═════ Data to use ═════

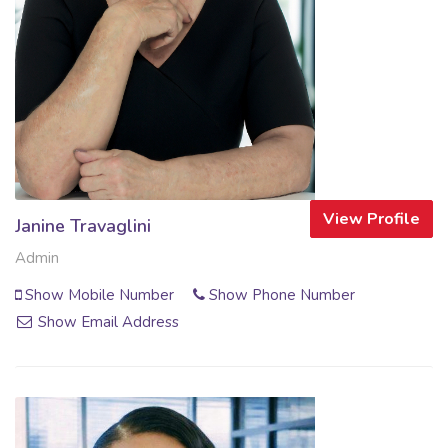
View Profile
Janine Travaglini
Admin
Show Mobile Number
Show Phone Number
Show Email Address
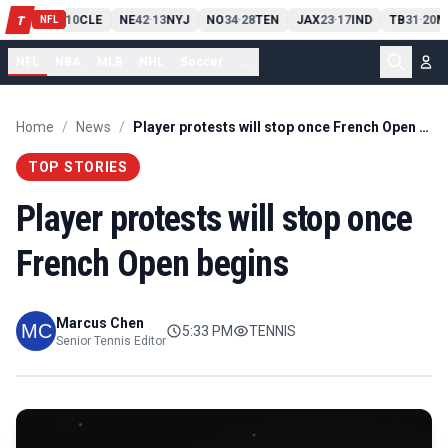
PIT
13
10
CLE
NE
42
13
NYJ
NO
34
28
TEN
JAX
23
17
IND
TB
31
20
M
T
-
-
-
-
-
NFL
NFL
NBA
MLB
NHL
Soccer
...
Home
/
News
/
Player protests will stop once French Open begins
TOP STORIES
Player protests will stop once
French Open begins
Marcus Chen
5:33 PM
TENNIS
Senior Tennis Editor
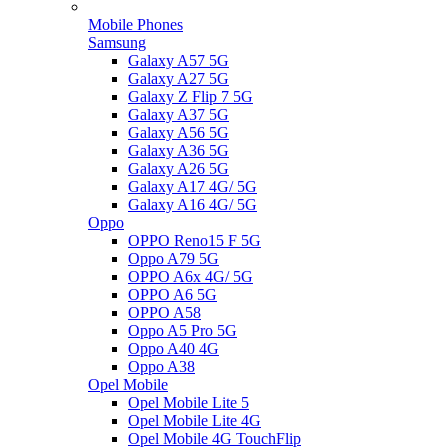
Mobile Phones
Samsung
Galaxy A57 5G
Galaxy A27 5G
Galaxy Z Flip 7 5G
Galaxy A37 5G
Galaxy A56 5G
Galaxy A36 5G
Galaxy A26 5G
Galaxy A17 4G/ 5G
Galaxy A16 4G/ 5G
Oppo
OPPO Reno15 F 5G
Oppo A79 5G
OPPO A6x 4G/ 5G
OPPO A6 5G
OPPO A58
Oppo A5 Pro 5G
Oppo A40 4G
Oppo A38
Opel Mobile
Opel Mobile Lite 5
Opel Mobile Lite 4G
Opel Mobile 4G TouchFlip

═════

Aim of the task =
Only the lines from the one containing "Galaxy A56 5G" through the final line of the data belong in the answer, repeated exactly.

Result =
Galaxy A56 5G
Galaxy A36 5G
Galaxy A26 5G
Galaxy A17 4G/ 5G
Galaxy A16 4G/ 5G
Oppo
OPPO Reno15 F 5G
Oppo A79 5G
OPPO A6x 4G/ 5G
OPPO A6 5G
OPPO A58
Oppo A5 Pro 5G
Oppo A40 4G
Oppo A38
Opel Mobile
Opel Mobile Lite 5
Opel Mobile Lite 4G
Opel Mobile 4G TouchFlip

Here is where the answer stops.